■ **WHAT TO DO**
List the named steps of the initialization process for `__init__` given in the TALENT methods documentation below.

■ **SELECTED EXTRACT**
Methods
========

Deep learning method implementations that wrap model architectures with training logic.

This section contains method classes that provide a unified interface for training, validation, and prediction across all deep learning models in TALENT. Each method class inherits from the base `Method` class and implements model-specific logic while maintaining consistent APIs.

Base Method Class (method/base.py)
===================================

All method implementations inherit from the base `Method` class which provides the core training, validation, and prediction workflow. Understanding this base class is essential for using any method in TALENT.

.. class:: Method
   :noindex:

   Abstract base class that provides a unified interface for all deep learning methods in TALENT.
   
   **Key Features:**
   
   * Consistent training/validation/prediction workflow across all models
   * Automatic data preprocessing and formatting with multiple encoding options
   * Model construction and optimization setup with configurable parameters
   * Early stopping and checkpoint management for robust training
   * Comprehensive evaluation metrics for regression and classification tasks
   * Flexible handling of numerical and categorical features

Core Base Methods
-----------------

.. method:: __init__(args, is_regression)
   :noindex:
   
   Initialize the method with configuration and task type.
   
   **Parameters:**
   
   * **args** (*argparse.Namespace*) -- Configuration arguments containing model, training, and data processing settings
   * **is_regression** (*bool*) -- Whether the task is regression (True) or classification (False)
   
   **Initialization Process:**
   
   1. **Configuration Setup:** Store arguments and determine task type
   2. **Statistics Reset:** Initialize training counters and timers
   3. **Logging Setup:** Create training log dictionary with best performance tracking
   4. **Device Setup:** Configure GPU/CPU device for training

.. method:: construct_model(model_config=None)

■ **RECORDED DATA**
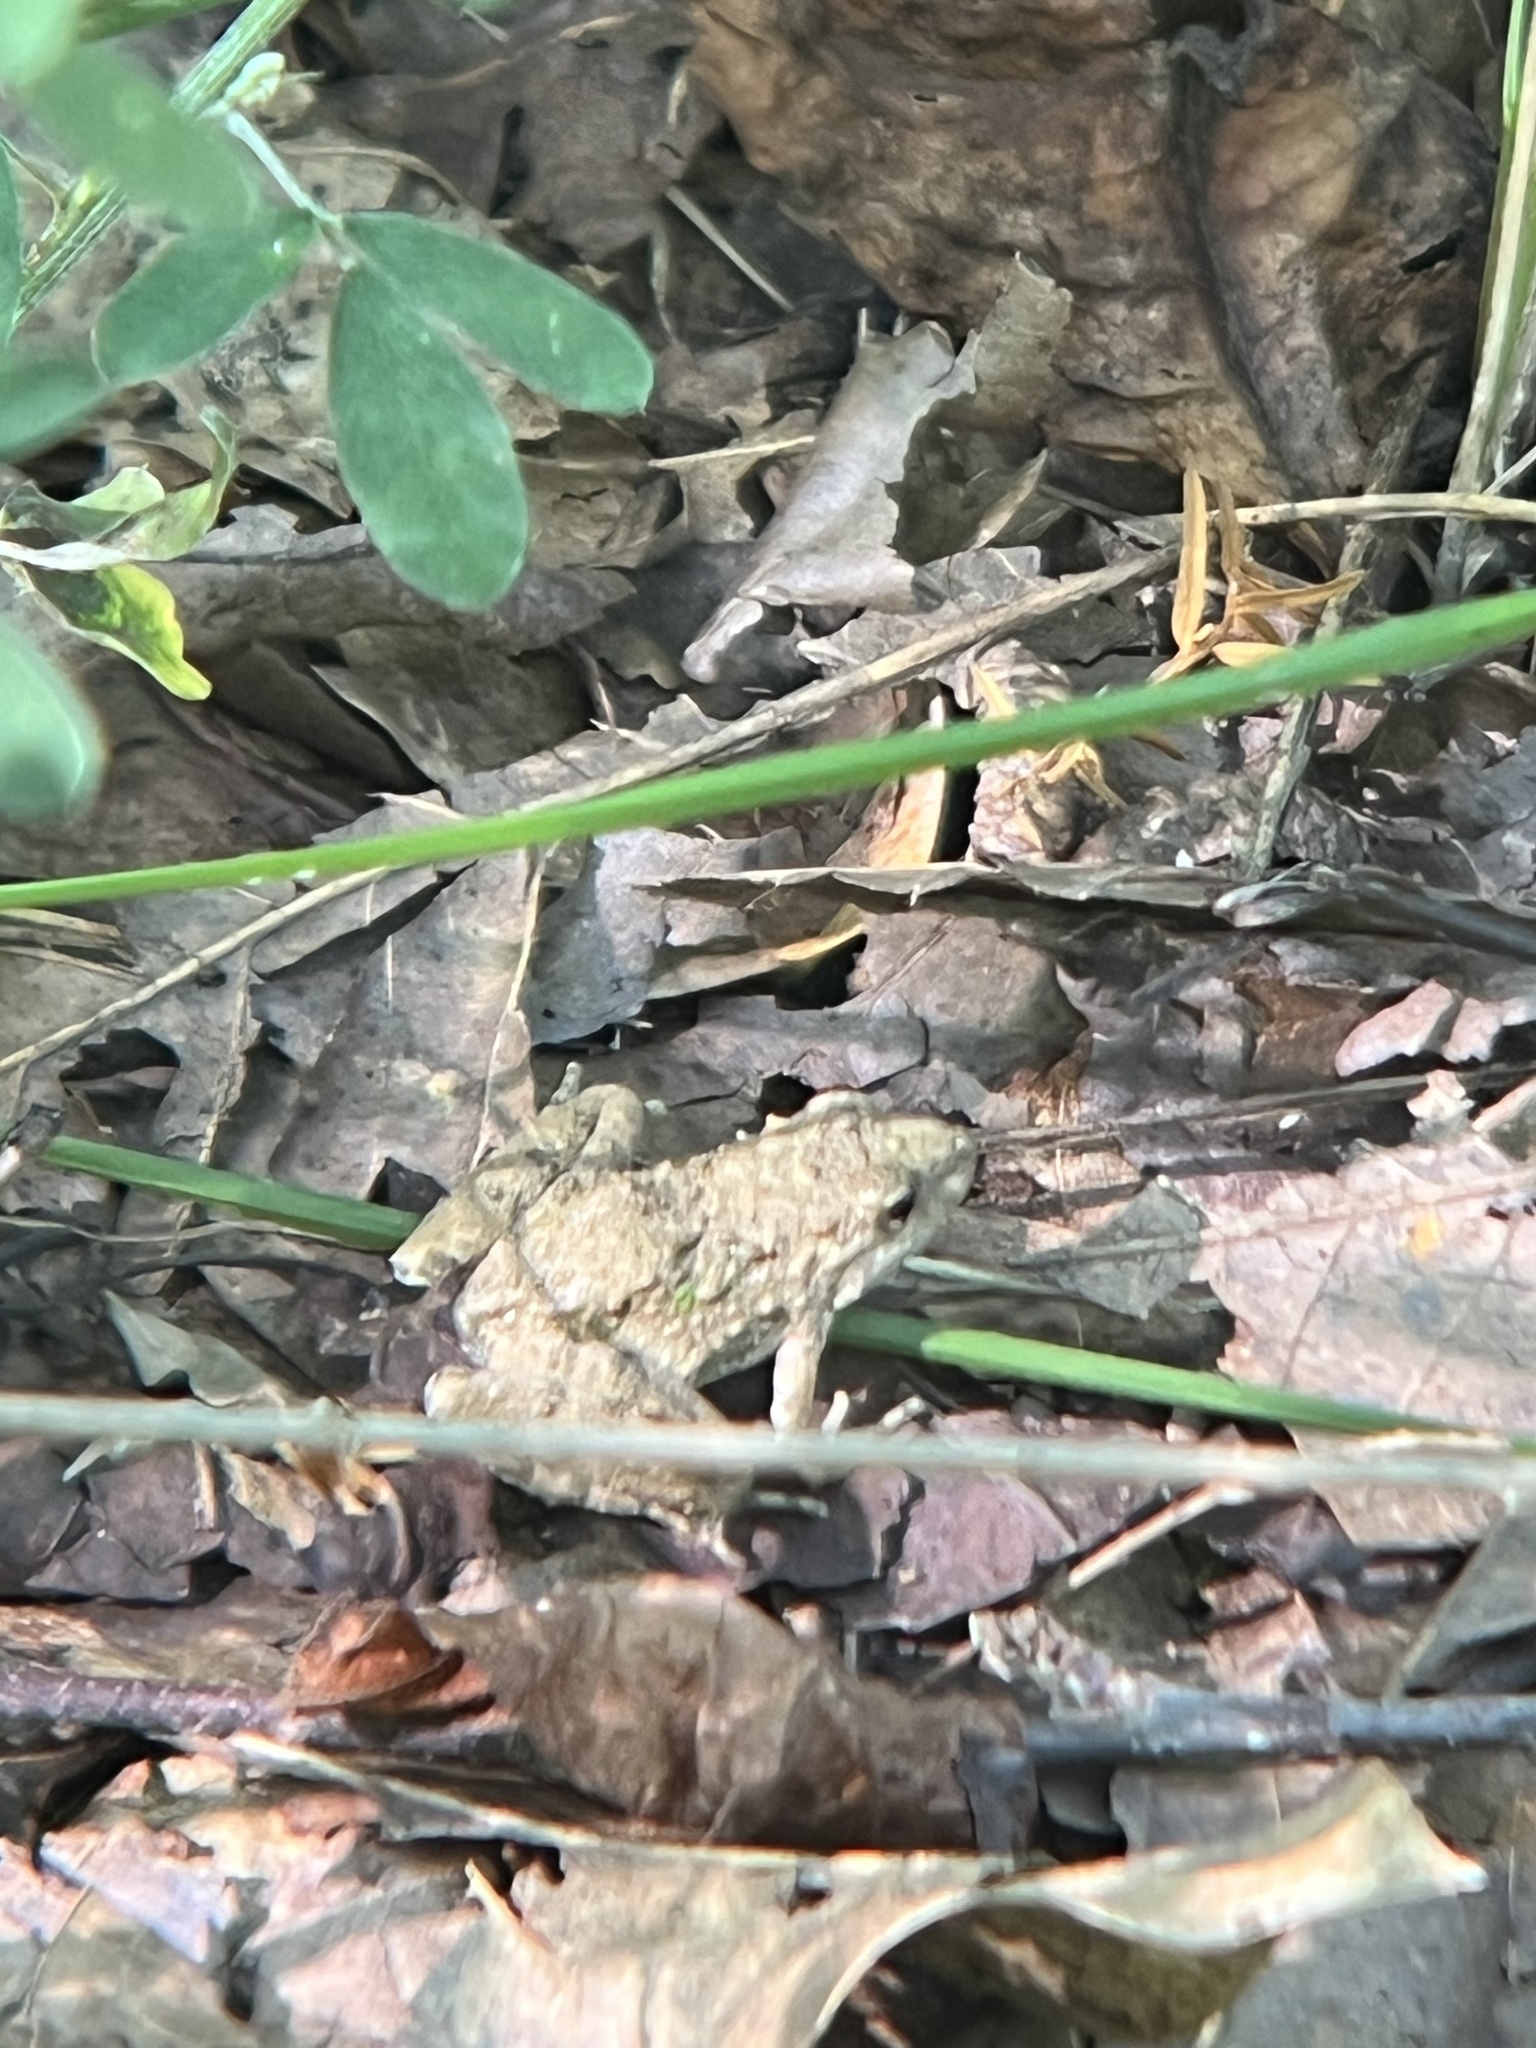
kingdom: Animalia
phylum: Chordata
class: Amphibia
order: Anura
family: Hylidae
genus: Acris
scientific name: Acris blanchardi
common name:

==

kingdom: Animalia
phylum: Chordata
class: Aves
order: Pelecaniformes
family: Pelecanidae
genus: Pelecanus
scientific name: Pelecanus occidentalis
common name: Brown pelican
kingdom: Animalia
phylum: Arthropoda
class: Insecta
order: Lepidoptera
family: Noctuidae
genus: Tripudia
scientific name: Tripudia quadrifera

■ **RESPONSE TO THIS TASK**
1. Configuration Setup
2. Statistics Reset
3. Logging Setup
4. Device Setup